### Quoted passage
⟨

Thursday, December 13, 2012

i'm done.

that's it. the title says it all.
i'm done.
with everything.
its not like anyone cares to read my blog
i'm just another suicidal teen that isnt going anywhere in life but to hell.
straight to fucking hell.

i just.. don't know..

I just don't know how to pull through anymore. I've been on this bumpy road for three years, going through the phases of trying to be okay. I just don't want to fight anymore. I don't think I will ever be good enough. I don't see a point in trying anymore. I feel as if I'm drowning and there isn't anyone who cares enough to pull me out of the water. I'm not strong enough to do it on my own.

i have finally given up hope in a better tomorrow. 

Wednesday, October 17, 2012

if i had a choice, i would just sleep my life away.

I can't take it anymore. I can't. My mother is a pill-popping whore now, and my sister.. well my sister.. she beats the fuck out of me every chance she gets.. My brother just stands off to the side and watches my life fall apart.. He calls these girls online "the best sister ever!!!" but not his own sisters.. It makes me feel like a piece of shit. So.. Guess what? I hurt myself again. I think about suicide all the fucking time and this blog is the ONLY thing I can vent to about it. No one else wants to hear it. They all think I'm lying. They all think that my home life is perfect, because I tell them it is that way. The only person I told that it wasn't, she gave me a dirty look and pretty much told me she didn't believe me. So, I don't try to tell anyone anything anymore. All that I want to do is sleep, eat, and do whatever drugs I can get my hands on. I find it hard to believe in God when all that he has done for me was gave me shit for a life. I don't deserve this. I don't deserve a crazy mother who is bipolar but won't get on meds for it. I don't deserve the clinical depression the doctors diagnosed me with. I don't deserve any of it. Why does it have to be me? Why can't someone else have this life? I don't believe I am strong enough to live it anymore. Nothing/No one helps me. Because no one really cares. In the end I'm going to be alone anyways..

Tuesday, October 2, 2012

if you don't love me, pretend.

Lol. I haven't posted this in forever buuut. uh. I'm in school and I'm bored as fuck.
I have no life. and I can't get on tumblr. merrr.
i will post moar later.. <3

Thursday, September 20, 2012

this is all i have to say.

You've noticed a change, huh? She doesn't text you as often. She never calls you anymore. When she does text you, she never says sweet things to you anymore. She takes her time texting you back. When you try and start an argument you can tell she really doesn't give a crap. She makes you feel pathetic. Guys post on her wall and she actually replies now. You notice that she's moving on, talking to other guys and going on dates. And now you're starting to realize how beautiful she really is. She's amazing isn't she? Well too bad, cause you lost her. There was a time when you were her world. Her everything. She really wanted you. But you pushed her aside. You failed to realize that unlike the rest, she wasn't afraid to walk away. She was strong enough to let go. And now suddenly you love her? Do you even KNOW how much pain you caused her? A ton. So don't come around with your "I miss you" bs. She's gone.

⟩

### Collected data entries
⟨

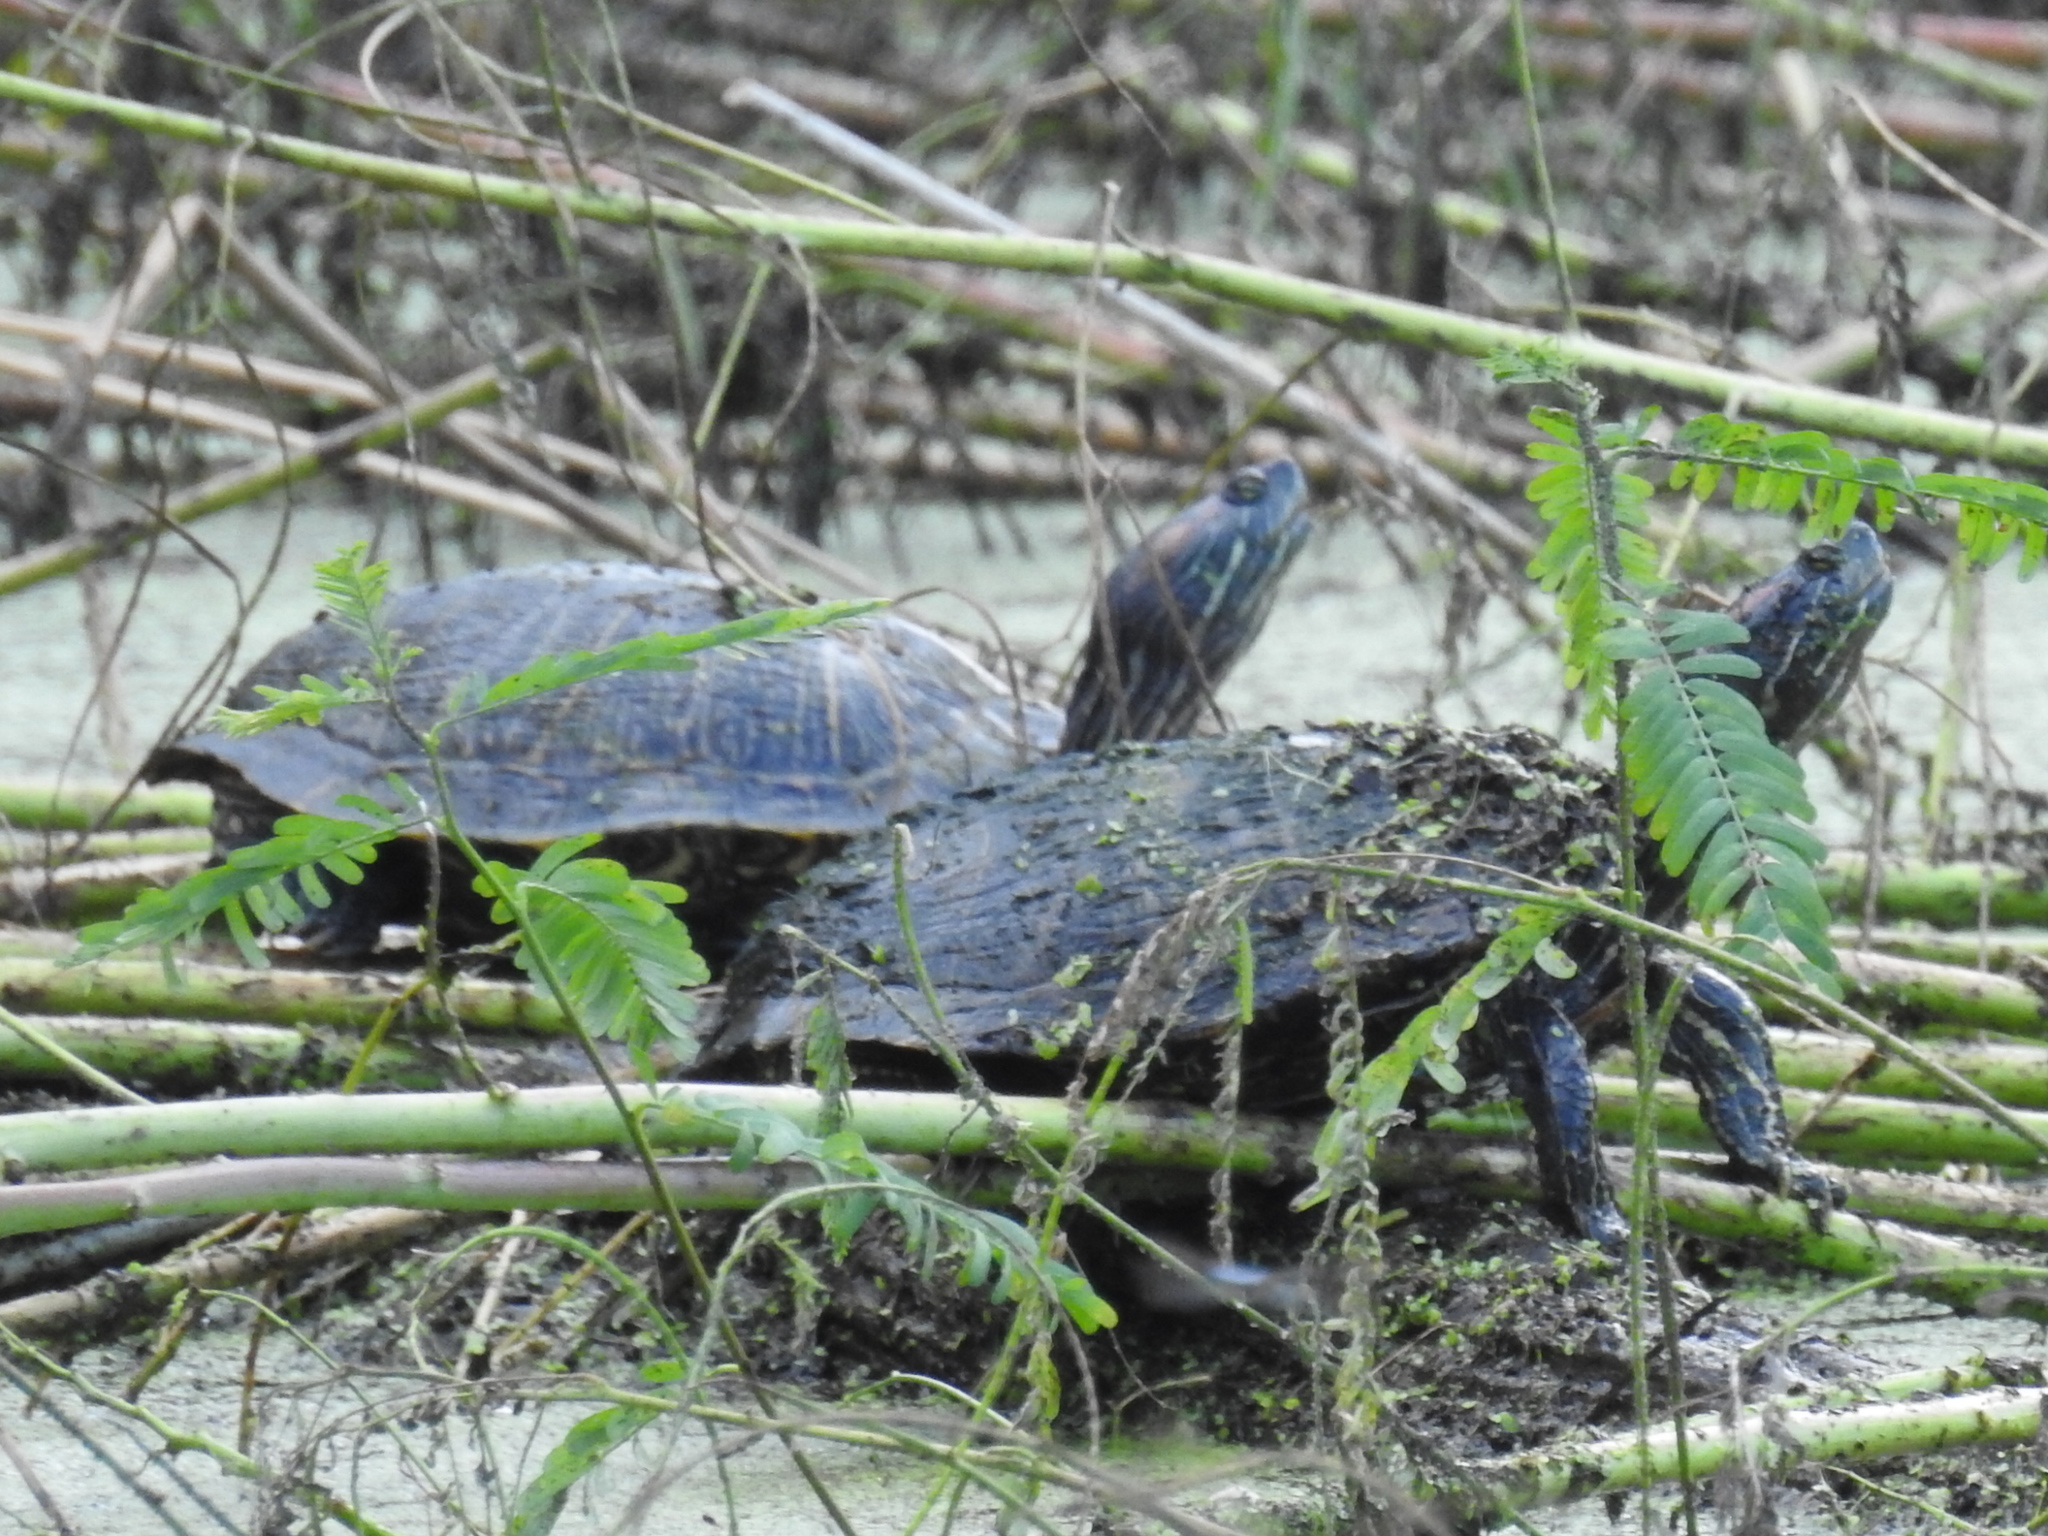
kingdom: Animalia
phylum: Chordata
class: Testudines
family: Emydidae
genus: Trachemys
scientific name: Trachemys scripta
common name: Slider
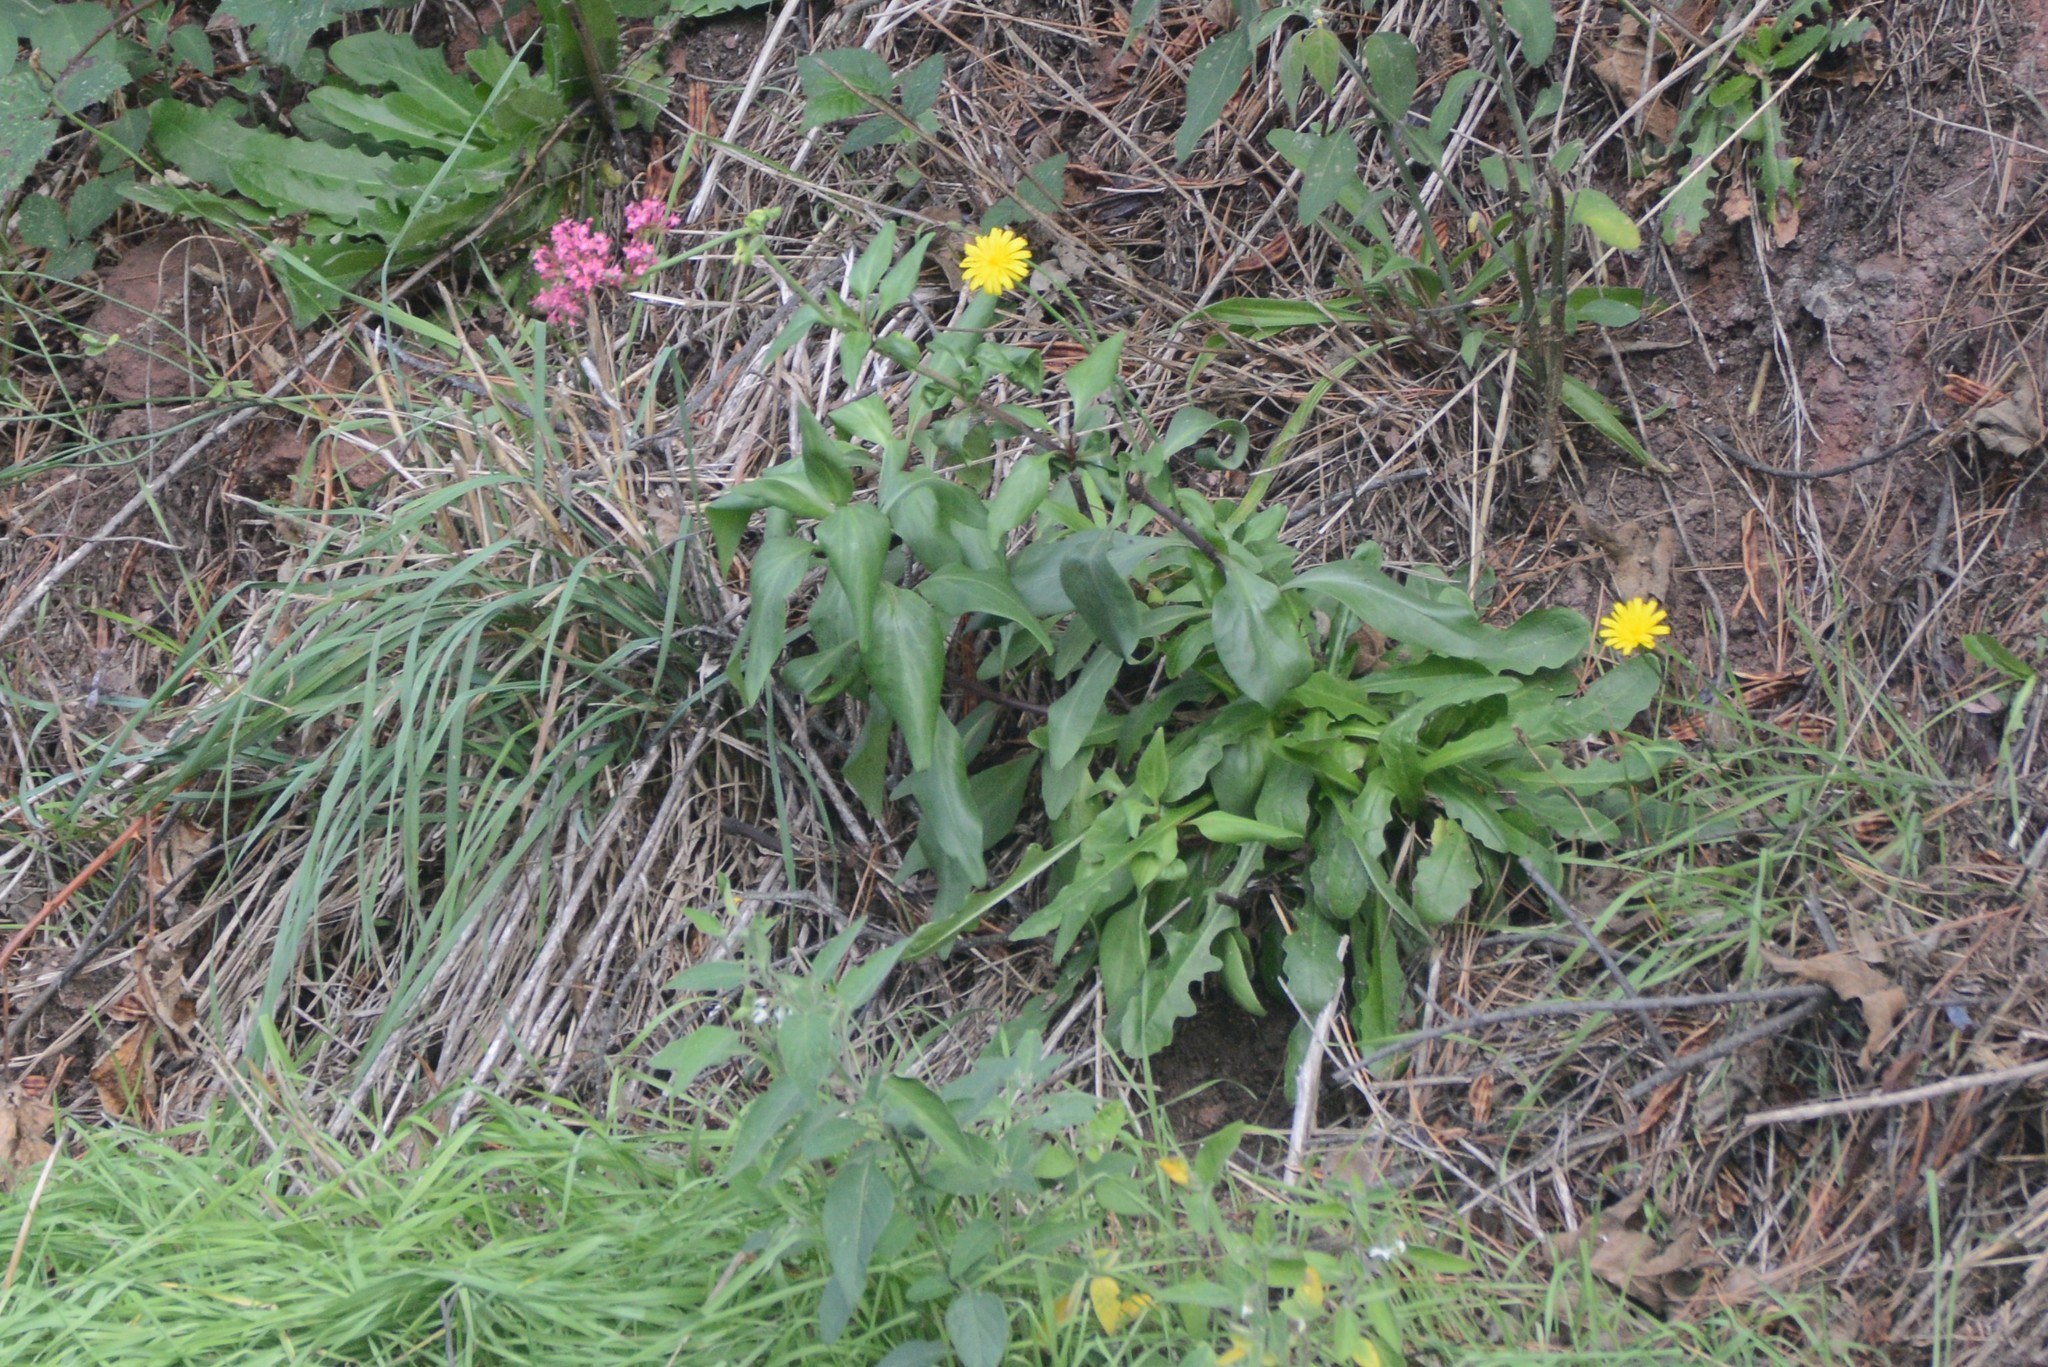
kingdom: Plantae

⟩

### Exercise objective
Return the portion of the blog posts from "Lol. I haven't" up to and including "have to say.", reproducing it without any change. The data are not relevant to this exercise.

### Solution to this exercise
Lol. I haven't posted this in forever buuut. uh. I'm in school and I'm bored as fuck.
I have no life. and I can't get on tumblr. merrr.
i will post moar later.. <3

Thursday, September 20, 2012

this is all i have to say.